Ken Jacobs Retrospective: 2
Date: 14 October 2000 | Season: Ken Jacobs Nervous System, Leeds Film Festival 2000
KEN JACOBS RETROSPECTIVE: PROGRAMME 2
Leeds International Film Festival
Saturday 14 October 2000, at 12:30pm
TOM, TOM THE PIPER’S SON
Ken Jacobs, USA, 1969-71, 16mm, 18fps, silent, b/w, & colour, 115 min
Cinematography assistant, Jordan Meyers. Negative matching assistant, Judy Dauterman. Florence Jacobs super-assisting throughout.
We had to work at night because of our skylight, but when Jordan wasn’t asleep at his feet at the Victor, projecting at the rear screen over Flo-in-bed, his eyes were open. Thank you again, Judy, for perseverance and loving good humour, and for encouraging and helping with the addition of the sliding film section.
Original 1905 film shot and probably directed by G.W. “Billy” Bitzer (and returned from limbo, rescued via Kemp Niver refilming a deteriorated paper print filed for copyright purposes with the Library of Congress.) It is most reverently examined here, with a new movie almost incidentally coming into being.
Ghosts ! Cine-recordings of the vivacious doings of persons long dead. The preservation of their memory ceases at the edges of the frame (a 1905 hand happened to stick into the frame … it’s preserved, recorded in a spray of emulsion grains). One face passes ‘behind’ another on the two-dimensional screen.
The staging and cutting is pre-Griffith. Seven infinitely complex cine-tapestries comprise the original film, and the style is not primitive, not un-cinematic, but an inspired indication of another, alternate path of cinematic development, its values only recently rediscovered. My camera closes in only to better ascertain the infinite richness (playing with fate, taking advantage of the loop-character of all movies, recalling and varying some visual complexes again and again for particular savouring), searching out incongruities in the story-telling (a person, confused, suddenly looks out of an actor’s face), delighting in the whole bizarre human phenomena of story-telling itself and this within the fantasy of reading any bygone time out of the visual crudities of film: dream within a dream!

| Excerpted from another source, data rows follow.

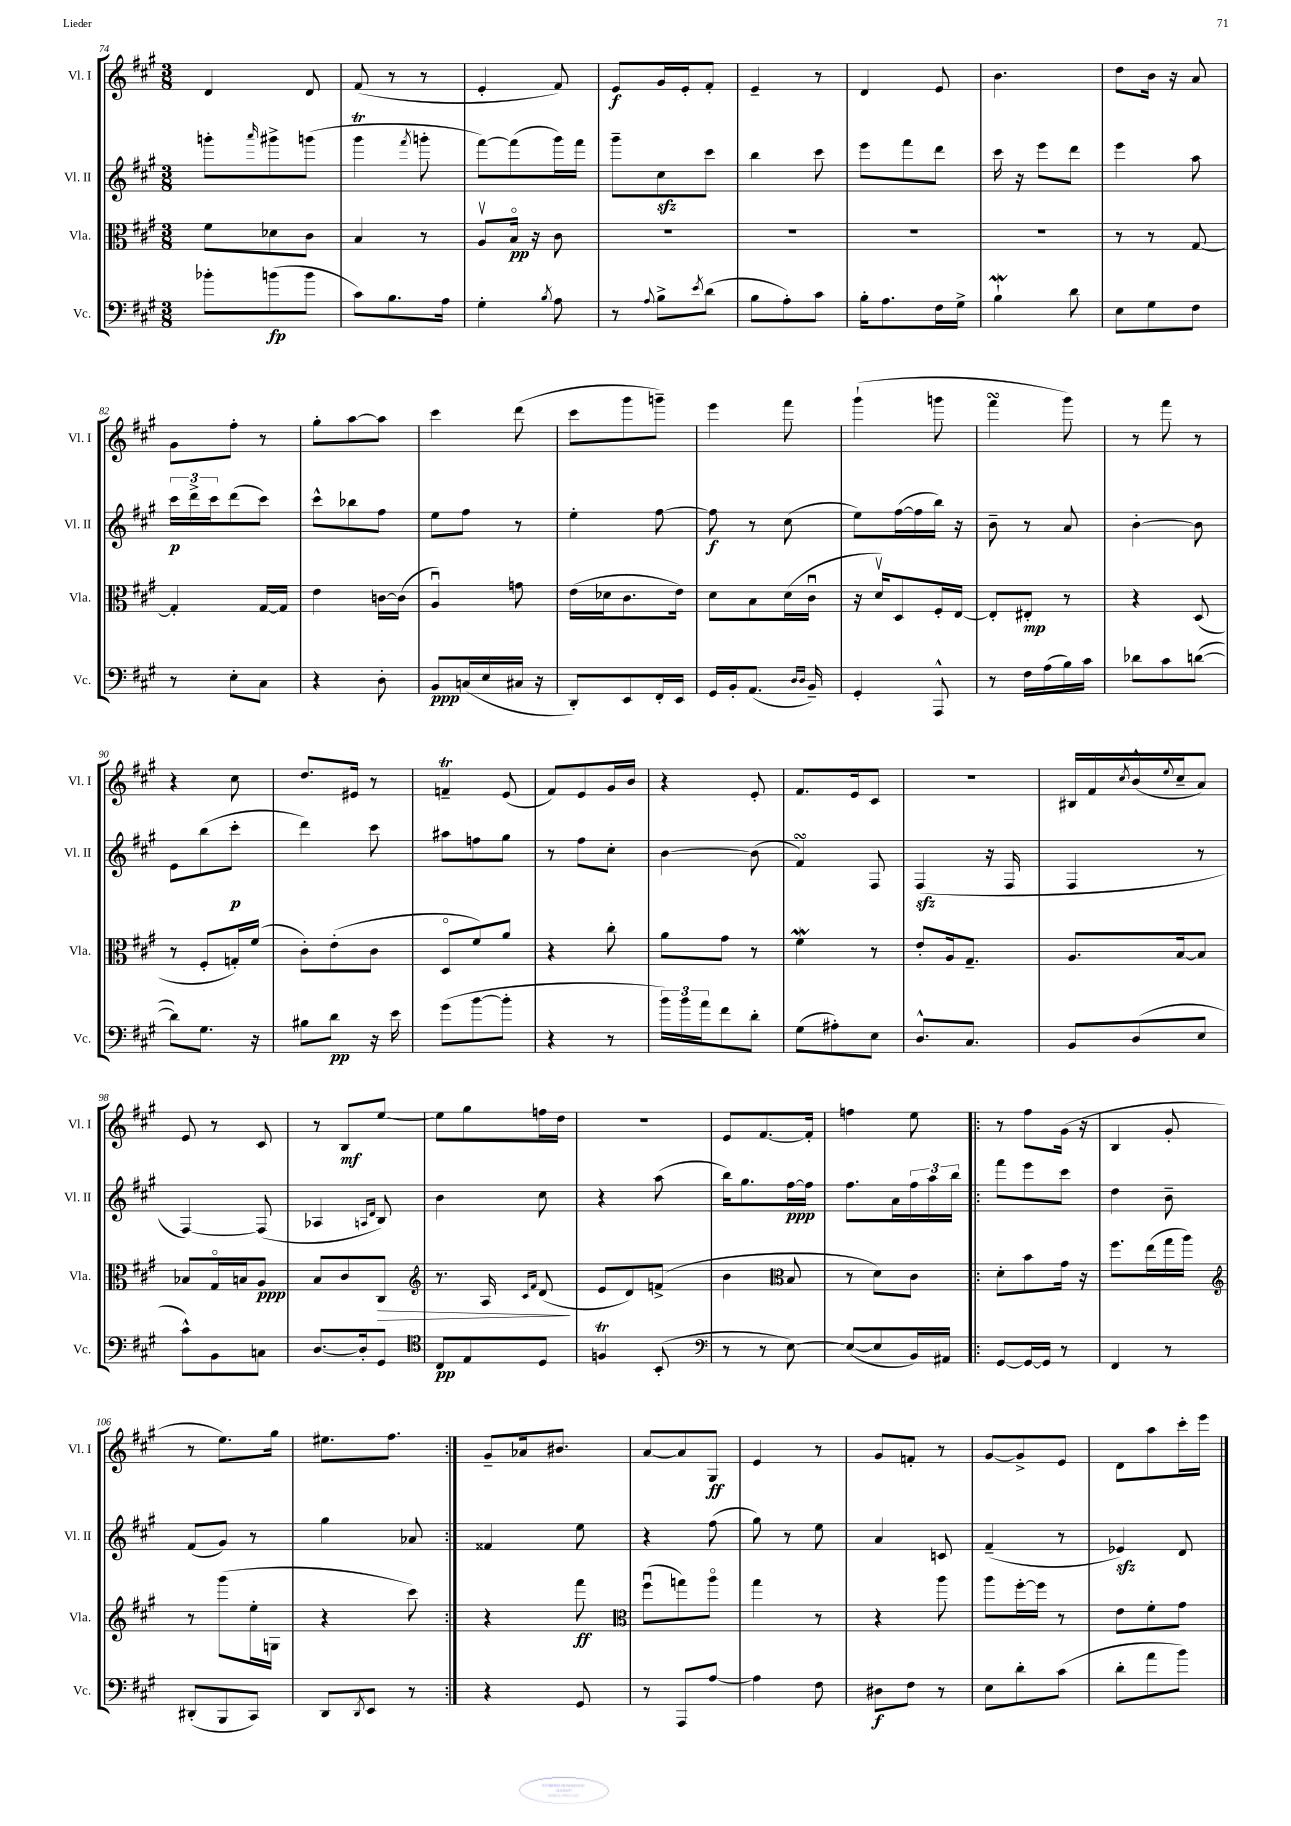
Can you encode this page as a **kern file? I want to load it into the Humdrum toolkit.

**kern	**kern	**kern	**kern
*staff4	*staff3	*staff2	*staff1
*clefF4	*clefC3	*clefG2	*clefG2
*k[f#c#g#]	*k[f#c#g#]	*k[f#c#g#]	*k[f#c#g#]
*M3/8	*M3/8	*M3/8	*M3/8
8b-'	8f#	8ggg'	4d
.	.	16qqaaa	.
(8b	8d-	8ggg#^	.
8b	8c#	(8ggg	8d
=	=	=	=
8c#)	4B	4ggg#	(8f#
8.B	.	.	8r
.	.	8qfff#	.
.	8r	8ggg'	8r
16A	.	.	.
=	=	=	=
4G#'	8Av	[8fff#)	4e'
.	16Bo	(8fff#]	.
.	16r	.	.
8qB	.	.	.
8A	8c#	16ggg#)	8f#)
.	.	16fff#	.
=	=	=	=
8r	4.r	8ggg#~	8e
8qqA	.	.	.
8B^	.	8cc#	16g#
.	.	.	16e'
8qe	.	.	.
(8d	.	8ccc#	8f#'
=	=	=	=
8B	4.r	4bb	4e~
8A')	.	.	.
8c#	.	8ccc#	8r
=	=	=	=
16B'	4.r	8eee	4d
8.A	.	.	.
.	.	8fff#	.
16F#	.	8ddd	8e
16G#^	.	.	.
=	=	=	=
4B`	4.r	16ccc#	4.b
.	.	16r	.
.	.	8eee	.
8d	.	8ddd	.
=	=	=	=
8E	8r	4eee	8dd
8G#	8r	.	16b
.	.	.	16r
8F#	[8G#	8aa	8a
=	=	=	=
8r	4G#']	24ccc#	8g#
.	.	24ddd^	.
.	.	24ccc#	.
8E'	.	(8ddd	8ff#'
8C#	[16G#	8ccc#)	8r
.	16G#]	.	.
=	=	=	=
4r	4e	8ccc#^^	8gg#'
.	.	8bb-	[8aa
8D'	[16c	8ff#	8aa]
.	(16c]	.	.
=	=	=	=
8BB	4Au)	8ee	4ccc#
(16C	.	8ff#	.
16E	.	.	.
16C#	8g	8r	(8ddd
16r	.	.	.
=	=	=	=
8DD')	(16e	4ee'	8ccc#
.	16d-	.	.
8EE	8.c#	.	8ggg#
16FF#'	.	[8ff#	8ggg~)
16EE	16e)	.	.
=	=	=	=
16GG#	8d	8ff#]	4eee
16BB'	.	.	.
(8.AA	8B	8r	.
.	(16d	(8cc#	8fff#
16qqD	.	.	.
16qqD	.	.	.
16BB~)	16c#u	.	.
=	=	=	=
4GG#'	16r	8ee)	(4ggg#`
.	16dv)	.	.
.	8D	([16ff#	.
.	.	16ff#]	.
8AAA^^	16F#'	16bb)	8ggg
.	[16E	16r	.
=	=	=	=
8r	8E']	8b~	4fff#
16F#	8E#'	8r	.
(16A	.	.	.
16B)	8r	8a	8ggg#)
16c#	.	.	.
=	=	=	=
8d-	4r	[4b'	8r
8c#	.	.	8fff#
([8d	(8D	8b]	8r
=	=	=	=
8d])	8r	8e	4r
8.G#	8F#'	(8bb	.
.	16G')	8ccc#'	8cc#
16r	(16f#	.	.
=	=	=	=
8B#	8c#')	4ddd)	8.dd
8d	(8e'	.	.
.	.	.	16e#
16r	8c#	8ccc#	8r
16e	.	.	.
=	=	=	=
(8g#	8Do	8aa#	4f~
[8b	8f#)	8ff	.
8b']	8a	8gg#	(8e
=	=	=	=
4r	4r	8r	8f#)
.	.	8ff#	8e
8r	8cc#'	8cc#'	16g#
.	.	.	16b
=	=	=	=
24b)	8a	[4b	4r
24b	.	.	.
24a	.	.	.
8f#	8g#	.	.
8d'	8r	(8b]	8e'
=	=	=	=
(8G#	4f#	4f#)	8.f#
8A#')	.	.	.
.	.	.	16e
8E	8r	8F#	8c#
=	=	=	=
8.D^^	8e'	(4F#	4.r
.	16A	.	.
8.C#	8.G#~	.	.
.	.	16r	.
.	.	16F#	.
=	=	=	=
8BB	8.A	4F#	16B#
.	.	.	16f#
.	.	.	8qcc#
(8D	.	.	(16b^^
.	.	.	8qqee
.	[16B	.	16cc#~
8E	8B]	8r	8a)
=	=	=	=
8c#^^)	8B-	[4F#)	8e
8BB	16G#o	.	8r
.	16B	.	.
8C	8A	(8F#]	8c#
=	=	=	=
[8.D	8B	4A-	8r
.	8c#	.	8B
16D']	.	.	.
.	.	16qqA	.
.	.	16qqd	.
8GG#	8C#	8B)	[8ee
=	=	=	=
*clefC4	*clefG2	*	*
8C#	8.r	4b	8ee]
8E	.	.	8gg#
.	16A	.	.
.	16qqc#	.	.
.	16qqf#	.	.
8D	(8d	8cc#	16ff
.	.	.	16dd
=	=	=	=
4F	8e	4r	4.r
.	8d)	.	.
(8BB'	(8f^	(8aa	.
=	=	=	=
*clefF4	*	*	*
8r	4b	16bb)	8e
.	.	8.gg#	.
8r	.	.	[8.f#
*	*clefC3	*	*
[8E)	8B	[16ff#	.
.	.	16ff#]	16f#']
=	=	=	=
(8E_	8r	8.ff#	4ff
8E]	8d)	.	.
.	.	16a	.
16BB)	8c#	24ff#	8ee
.	.	24aa	.
16AA#	.	.	.
.	.	24bb	.
=!|:	=!|:	=!|:	=!|:
[8GG#	8d'	8fff#	8r
16GG#_	8b	8eee	8ff#
16GG#]	.	.	.
8r	16g#	8ccc#	(16g#
.	16r	.	16r
=	=	=	=
4FF#	8.ff#	4dd	4B
.	(16ee	.	.
8r	16gg#	8b~	8g#'
.	16aa)	.	.
=	=	=	=
*	*clefG2	*	*
(8DD#'	8r	(8f#	8r
8BBB	(8ggg#	8g#)	8.ee)
8CC#)	16ee'	8r	.
.	16G	.	16gg#
=	=	=	=
8DD	4r	4gg#	8.ee#
8qDD	.	.	.
8EE	.	.	.
.	.	.	8.ff#
8r	8ccc#)	8a-	.
=:|!	=:|!	=:|!	=:|!
4r	4r	4f##	8g#~
.	.	.	16a-
.	.	.	8.b#
8GG#	8fff#	8ee	.
=	=	=	=
*	*clefC3	*	*
8r	(8ff#u	4r	[8a
8AAA	8gg)	.	8a]
[8A	8aao	(8ff#	8G#
=	=	=	=
4A]	4gg#	8gg#)	4e
.	.	8r	.
8F#	8r	8ee	8r
=	=	=	=
8D#	4r	4a	8g#
8F#	.	.	8f'
8r	8aa	8c	8r
=	=	=	=
8E	8aa	(4f#~	[8g#
8d'	[16ff#'	.	8g#^]
.	16ff#]	.	.
(8c#	8r	8r	8e
=	=	=	=
8d'	8e	4e-)	8d
8a	8f#'	.	8aa
8b)	8g#	8d	16ccc#'
.	.	.	16eee
==	==	==	==
*-	*-	*-	*-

And then I wanted to show the actual present of the film, just begin to indicate its energy. A train of images passes like enough and different enough to imply to the mind that its eyes are seeing an arm lift, or a door close; I wanted to “bring to the surface” that multi-rhythmic collision-contesting of dark and light two-dimensional force-areas struggling edge to edge for identity of shape … to get into the amoebic grain pattern itself – a chemical dispersion pattern unique to each frame, each cold still … stirred to life by a successive 16-24 f.p.s. pattering on our retinas, the teeming energies elicited (the grains ! the brains !) then collaborating, unknowingly and ironically, to create the always-poignant-because-always-past illusion.
(Ken Jacobs, statement in “Films That Tell Time: A Ken Jacobs Retrospective”, American Museum of the Moving Image, 1989)
“Anamnesis is a technical term referring to the recovery of anxiety-provoking incidents, a process that appropriately describes Jacobs’s extensive record of reworking of found footage. It begins in 1955 with the purchase of an analytical projector capable of variable speed projection in both forward and reverse. Evenings spent “toying” with this device, exploring the ‘inner workings” of the movie image culminated in the production of Tom, Tom the Piper’s Son (1969-71), a two-hour visual exegesis of a ten-minute 1905 Biograph Company film shot by Billy Bitzer. Still his best-known work, Tom, Tom became critically ensconced as an avatar of the minimalist trend in avant-garde cinema dubbed Structural Film, a label Jacobs vehemently rejects. His object, as it were, was not a dry demonstration of mechanical properties of the medium but a magical raising of the dead: “Ghosts! Cine-recordings of the vivacious doings of persons long dead.” Refilming the Billy Bitzer tableaux, pictorially modelled after Hogarth, Jacobs slows down and isolates individual figures, capturing their casual distractions, their sensual movements and metaphoric encounters with other actors or props. He freeze-frames, reverses the motion, delves into ostensibly blank portions of painted backdrops.
“The humorous market day fable of the original is transformed into a truly carnivalesque parade of outlandish poses melting into authentic gestures of pleasure and vice versa, a hide-and-seek game of narrative role-playing ballasted by abstract shapes and balletic repetitions. As a side dish to Jacobs’s swelling feast, the art-historically inclined viewer is treated to a successive evocation of compositional styles, a selective review of modern painting that runs from Goya to the Impressionists and Seurat to Abstract Expressionists such as Franz Kline. Hidden archaeological details of the original are played against the constant recognition of moment-to-moment processes of refilming: flares, the foregrounded projector bulb, the placement of the translucent screen and, in a sequence shot in colour, a plant decorating the filmmaker’s loft. The ebb and flow of temporal strata is matched by the play of flatness and illusionistic depth.”